Minister of Education and Human Development of Mozambique
- Incumbent
- Assumed office 17 January 2020
- Leader: Filipe Nyusi

Minister of State Administration and the Public Service of Mozambique
- In office 15 January 2015 – 17 January 2020

Personal details
- Born: Carmelita Rita Namashulua 2 December 1962 (age 63) Dar es Salaam
- Party: FRELIMO
- Children: 2
- Education: FRELIMO Secondary School
- Alma mater: Eduardo Mondlane University Pedagogical University

= Carmelita Namashulua =

Mozambican teacher and politician (b. 1962)

Carmelita Rita Namashulua (born 2 December 1962) is a Mozambican teacher, civil servant and politician of the ruling FRELIMO (from Portuguese: Frente de Libertação de Moçambique, translated as Mozambique Liberation Front) party. During president Filipe Nyusi's second mandate (2020–2025), Namashulua was appointed the Minister of Education and Human Development for Mozambique (MINEDH). She was previously Minister of State Administration and the Public Service of Mozambique between (2015–2020) and Deputy Minister of the Public Administration of Mozambique.

== Early life and career ==
Namashulua was born on 2 December 1962 in Dar es Salaam, Tanzania. She speaks Shimakonde, Kiswahili, Portuguese and English.

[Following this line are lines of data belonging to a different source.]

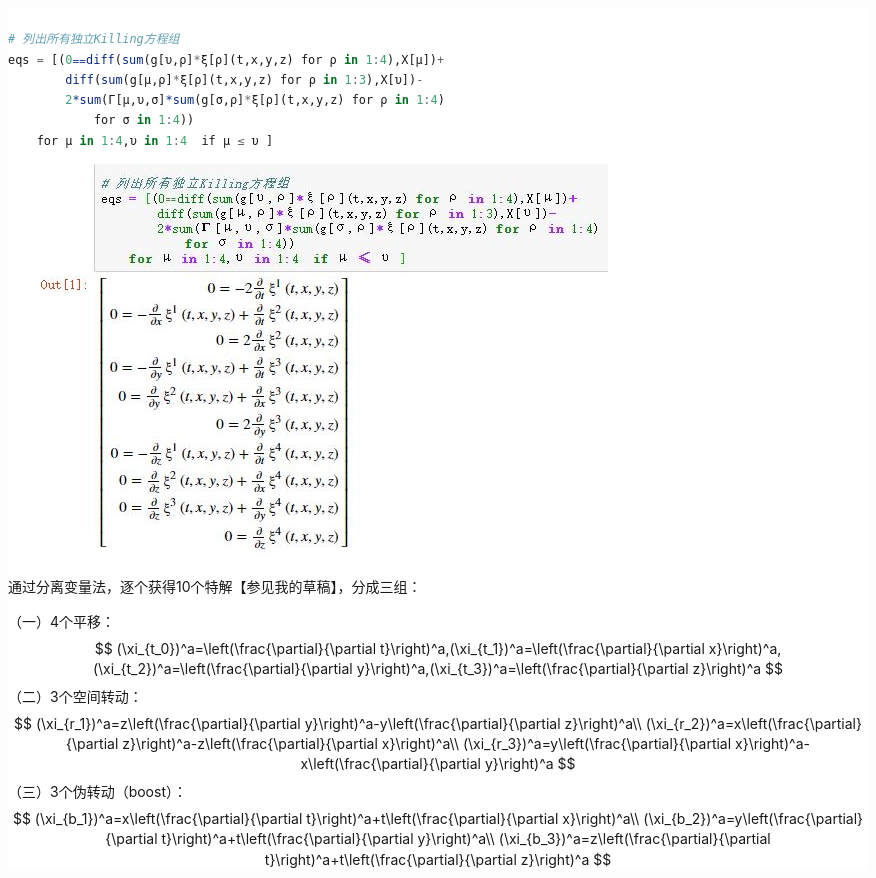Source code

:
 ```julia

# 列出所有独立Killing方程组
eqs = [(0⩵diff(sum(g[υ,ρ]*ξ[ρ](t,x,y,z) for ρ in 1:4),X[μ])+
        diff(sum(g[μ,ρ]*ξ[ρ](t,x,y,z) for ρ in 1:3),X[υ])-
        2*sum(Γ[μ,υ,σ]*sum(g[σ,ρ]*ξ[ρ](t,x,y,z) for ρ in 1:4) 
            for σ in 1:4)) 
    for μ in 1:4,υ in 1:4  if μ ≤ υ ]
```

![](../images/0130.jpg)

通过分离变量法，逐个获得10个特解【参见我的草稿】，分成三组：

（一）4个平移：
$$
(\xi_{t_0})^a=\left(\frac{\partial}{\partial t}\right)^a,(\xi_{t_1})^a=\left(\frac{\partial}{\partial x}\right)^a,(\xi_{t_2})^a=\left(\frac{\partial}{\partial y}\right)^a,(\xi_{t_3})^a=\left(\frac{\partial}{\partial z}\right)^a
$$
（二）3个空间转动：
$$
(\xi_{r_1})^a=z\left(\frac{\partial}{\partial y}\right)^a-y\left(\frac{\partial}{\partial z}\right)^a\\ (\xi_{r_2})^a=x\left(\frac{\partial}{\partial z}\right)^a-z\left(\frac{\partial}{\partial x}\right)^a\\ (\xi_{r_3})^a=y\left(\frac{\partial}{\partial x}\right)^a-x\left(\frac{\partial}{\partial y}\right)^a
$$
（三）3个伪转动（boost）：
$$
(\xi_{b_1})^a=x\left(\frac{\partial}{\partial t}\right)^a+t\left(\frac{\partial}{\partial x}\right)^a\\ (\xi_{b_2})^a=y\left(\frac{\partial}{\partial t}\right)^a+t\left(\frac{\partial}{\partial y}\right)^a\\ (\xi_{b_3})^a=z\left(\frac{\partial}{\partial t}\right)^a+t\left(\frac{\partial}{\partial z}\right)^a
$$

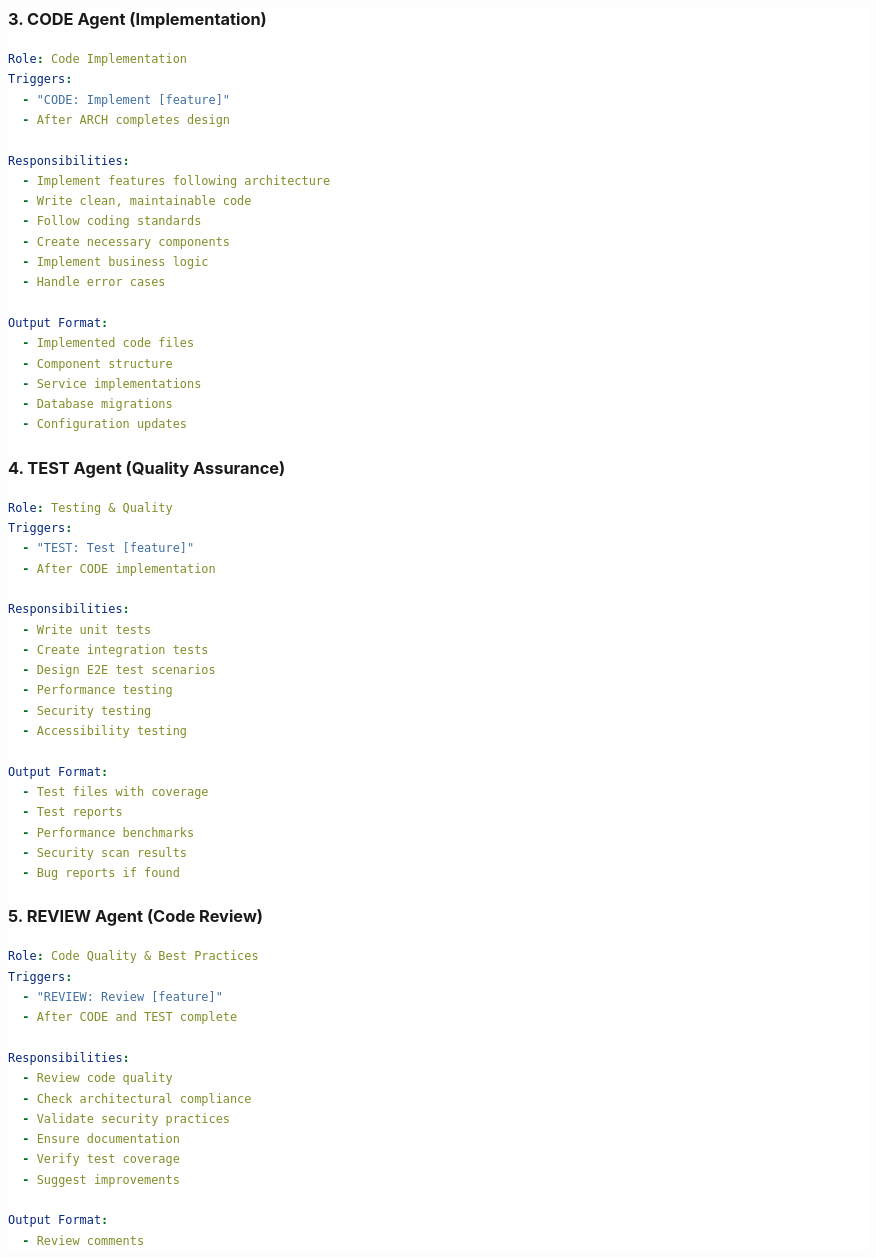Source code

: ### 3. **CODE Agent** (Implementation)
```yaml
Role: Code Implementation
Triggers:
  - "CODE: Implement [feature]"
  - After ARCH completes design

Responsibilities:
  - Implement features following architecture
  - Write clean, maintainable code
  - Follow coding standards
  - Create necessary components
  - Implement business logic
  - Handle error cases

Output Format:
  - Implemented code files
  - Component structure
  - Service implementations
  - Database migrations
  - Configuration updates
```

### 4. **TEST Agent** (Quality Assurance)
```yaml
Role: Testing & Quality
Triggers:
  - "TEST: Test [feature]"
  - After CODE implementation

Responsibilities:
  - Write unit tests
  - Create integration tests
  - Design E2E test scenarios
  - Performance testing
  - Security testing
  - Accessibility testing

Output Format:
  - Test files with coverage
  - Test reports
  - Performance benchmarks
  - Security scan results
  - Bug reports if found
```

### 5. **REVIEW Agent** (Code Review)
```yaml
Role: Code Quality & Best Practices
Triggers:
  - "REVIEW: Review [feature]"
  - After CODE and TEST complete

Responsibilities:
  - Review code quality
  - Check architectural compliance
  - Validate security practices
  - Ensure documentation
  - Verify test coverage
  - Suggest improvements

Output Format:
  - Review comments
```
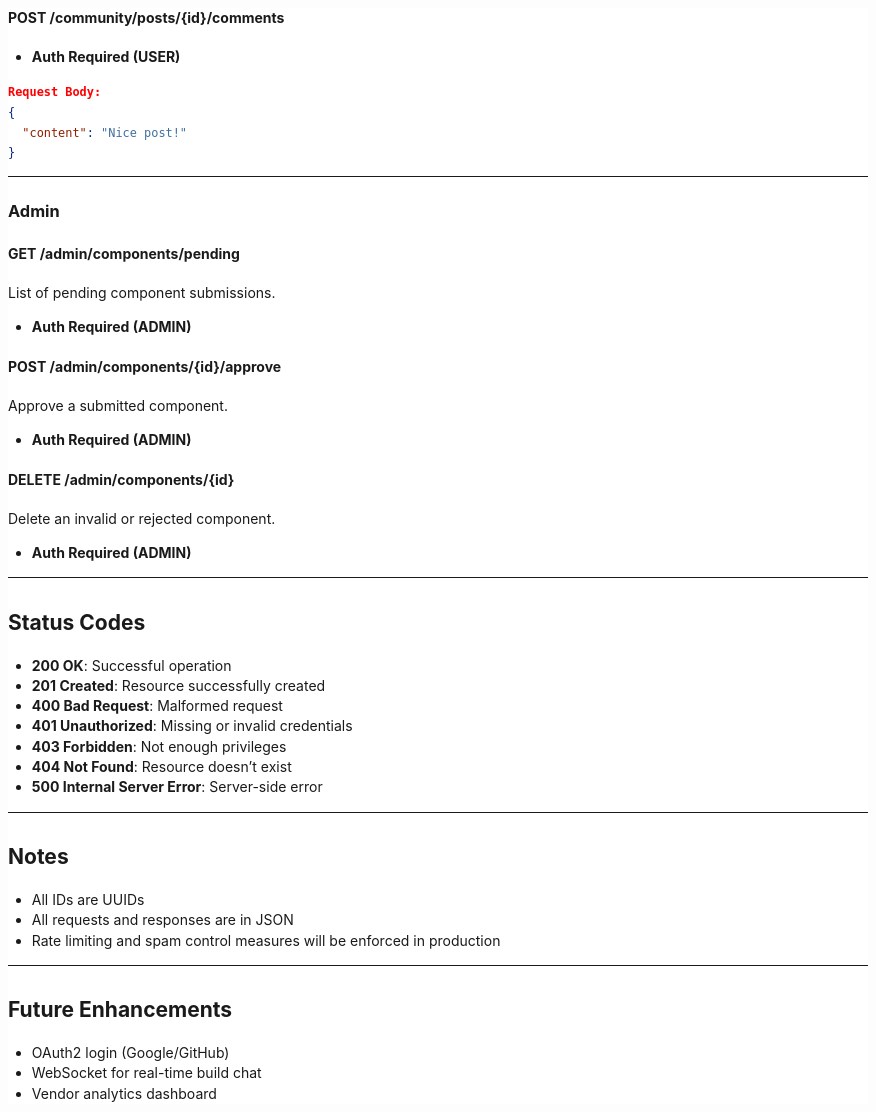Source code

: #### POST /community/posts/{id}/comments
- **Auth Required (USER)**
```json
Request Body:
{
  "content": "Nice post!"
}
```

---

### Admin
#### GET /admin/components/pending
List of pending component submissions.
- **Auth Required (ADMIN)**

#### POST /admin/components/{id}/approve
Approve a submitted component.
- **Auth Required (ADMIN)**

#### DELETE /admin/components/{id}
Delete an invalid or rejected component.
- **Auth Required (ADMIN)**

---

## Status Codes
- **200 OK**: Successful operation
- **201 Created**: Resource successfully created
- **400 Bad Request**: Malformed request
- **401 Unauthorized**: Missing or invalid credentials
- **403 Forbidden**: Not enough privileges
- **404 Not Found**: Resource doesn’t exist
- **500 Internal Server Error**: Server-side error

---

## Notes
- All IDs are UUIDs
- All requests and responses are in JSON
- Rate limiting and spam control measures will be enforced in production

---

## Future Enhancements
- OAuth2 login (Google/GitHub)
- WebSocket for real-time build chat
- Vendor analytics dashboard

Namashulua moved from Tanzania to Mozambique as a child and was educated at the FRELIMO Secondary School in Ribaué until 1981. She studied for a degree in mathematics and physics from Eduardo Mondlane University (UEM) in Maputo and a degree in psycho-pedagogy from the Pedagogical University in Maputo. Namashulua was awarded the Socialist Emulation in 1985.

After graduating, she worked as a Physics teacher at Josina Machel Secondary School in Maputo. She then worked as the Coordinator of Support Programs for Vulnerable Women in the Office of the First Lady and as an Advisor to the National Institute of Social Action.

== Political career ==
Namashulua is a politician of the ruling FRELIMO party and since September 2006 has been a member of the Central Committee and the Secretariat of the Central Committee. In 2005, she was Deputy Minister of Public Administration of Mozambique and visited Harare in Zimbabwe to discuss strengthening co-operation and diplomatic ties between the nations.

Namashulua served as Minister of State Administration and the Public Service of Mozambique between 2013 and 2020. In this role, she tackled the fraud of 30,000 "ghost workers" on the civil service payroll, which cost the government $250m in two years, and aimed to increase the number of female primary school teachers. She has spoken to the international press about tackling state corruption in Mozambique, including "favouritism, nepotism, illicit charges for admitting people to jobs in public administration and the falsification of licences."

Namashula was then appointed Minister of Education and Human Development for Mozambique. She oversaw education closures and the reopening of primary schools during the COVID-19 pandemic from December 2020 and spoke at the Education Ministry's Coordinating Council about the estimated 1.5 billion meticais worth of damage to education buildings done by ISIS terrorists in the northern area of Cabo Delgado Province of Mozambique.

In June 2022, Namashula ordered the immediate withdrawal of sixth grade social science text book Our Continent from schools, due to errors such as the incorrect geographical and historical location of Zimbabwe and an incorrect illustration of the Mozambican parliament, the Assembly of the Republic. She also suspended the official responsible for producing the text books.

When teachers demonstrated due to a lack of overtime payments in 2022 and 2023, Namashula appealed for teachers to remain calm. She has also supported initiatives such as International Mother Language Day and World Book Day.

In 2023, Namashula announced 500 million maticais (7.8 million dollars) for the construction of unfinished schools.